El valor de la enorme cantidad de información que los usuarios hemos dado a las grandes compañías de internet, así como el beneficio —o cualquier otro uso tan poco lícito como ése— obtenido de ella en poco más de una década, son incalculables. El dinero que han generado dudosos desarrollos tecnológicos incontestados, como la HFT (High Frequency Trading) para transacciones en bolsa, que ofrece episodios que impiden afirmar que comerciemos en un mercado realmente libre, jamás se sabrá con exactitud. Y sin embargo, ha hecho falta que un Estado se vea implicado en uno de estos usos ilícitos —y qué Estado— para que el foco recaiga sobre ellas, y sólo de rebote. Díganme si no es el paraíso de la empresa privada.
Como creció y se incorporó a la vida de los demás de manera ininterrumpida pero no siempre advertida y casi nunca rechazada, Sillicon Valley casi ha consegiudo en occidente la utopía de la economía austríaca de un mercado perfectamente autoregulado sin grandes injerencias externas; un verdadero austríaco, por supuesto, disentiría totalmente de esta afirmación.
Tal vez sea que nos hizo gracia ver a Mark Zuckerberg en ropa deportiva y zapatos horteras en una feria de millonarios en traje. Quizá fue la historia del gran éxito de Microsoft, del garaje a su hogar, oh el sueño americano. Tal vez sea que, con ese fondo blanco y el minimalismo amable, el Don’t be evil de Google resultaba demasiado bueno para no creerlo. Pero de repente ha aparecido publicidad en la bandeja de entrada en tu Gmail, y al menos veinte compañías del mundo saben si cagas antes o después de tomar el café. Bienvenido al mundo real.
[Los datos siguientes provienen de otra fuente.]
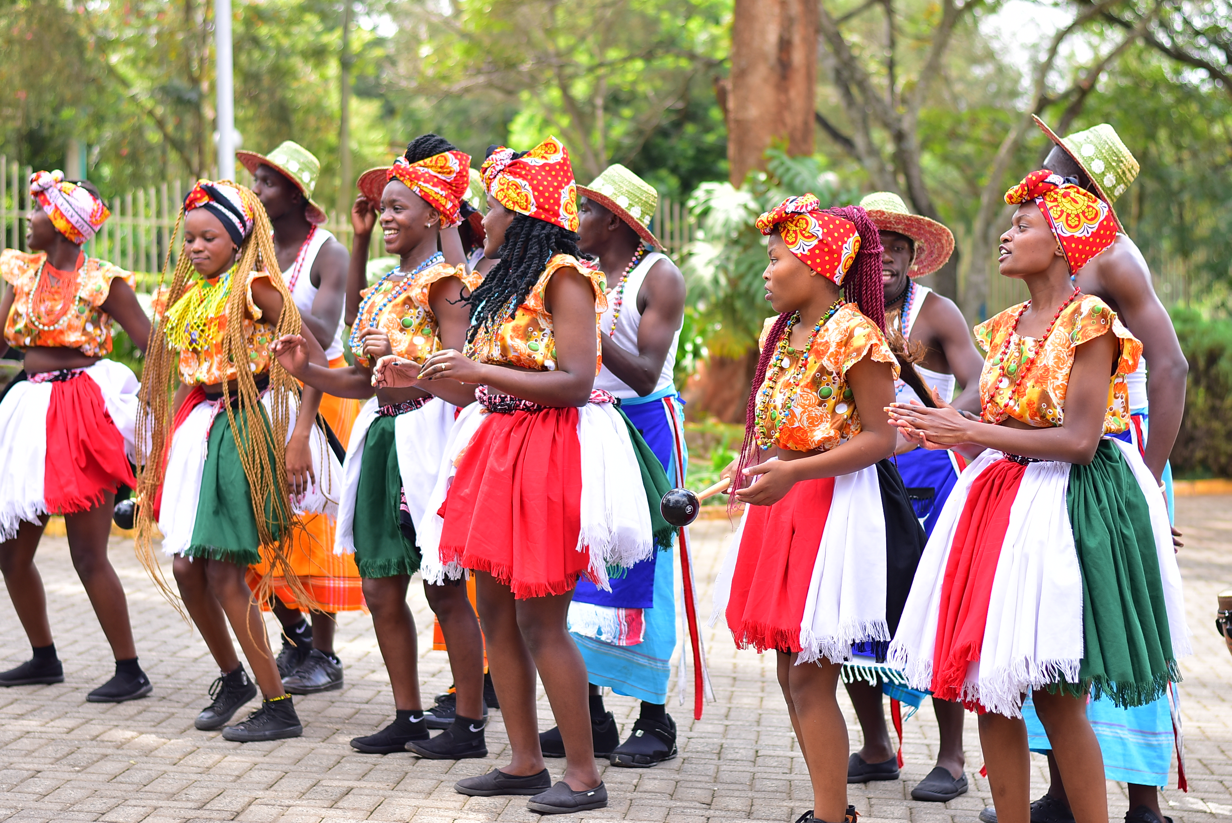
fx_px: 2569
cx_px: 616
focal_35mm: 75
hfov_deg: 27.0
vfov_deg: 18.2
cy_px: 412
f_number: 2.5
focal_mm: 50
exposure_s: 1/500
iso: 100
Cualquiera que observe bien la realidad que nos rodea entenderá que el patrón oro hace ya tiempo que fue sustituido por el patrón información pero, sobre todo, por el patrón computación; sólo quien tiene la capacidad de crear máquinas capaces de cruzar todos los inmensos sets de datos obtenidos de manera ilegal puede realmente sacar provecho de ellos; en cualquier otro caso, son un montón de discos duros apilados, chatarra. El desarrollo de la computación de análisis de datos es la nueva carrera espacial. O nuclear, símil tal vez más apropiado. Sin embargo, de momento, el Big Data sigue siendo ese oscuro objeto del deseo al que nadie parece ser capaz de poner peros en serio. El Big Oil y el Big Food suponen matices peyorativos, pero el Big Data no. Y el de la información es, sin embargo, el monopolio —oligopolio, si son ustedes creyentes— más grande de la historia del hombre.
Quizá finalmente la tecnología ha adquirido de manera definitiva su estátus de religión mayoritaria, donde ya nadie pueda oponerse a “el progreso”, lo nuevo sagrado, sin resultar un loco.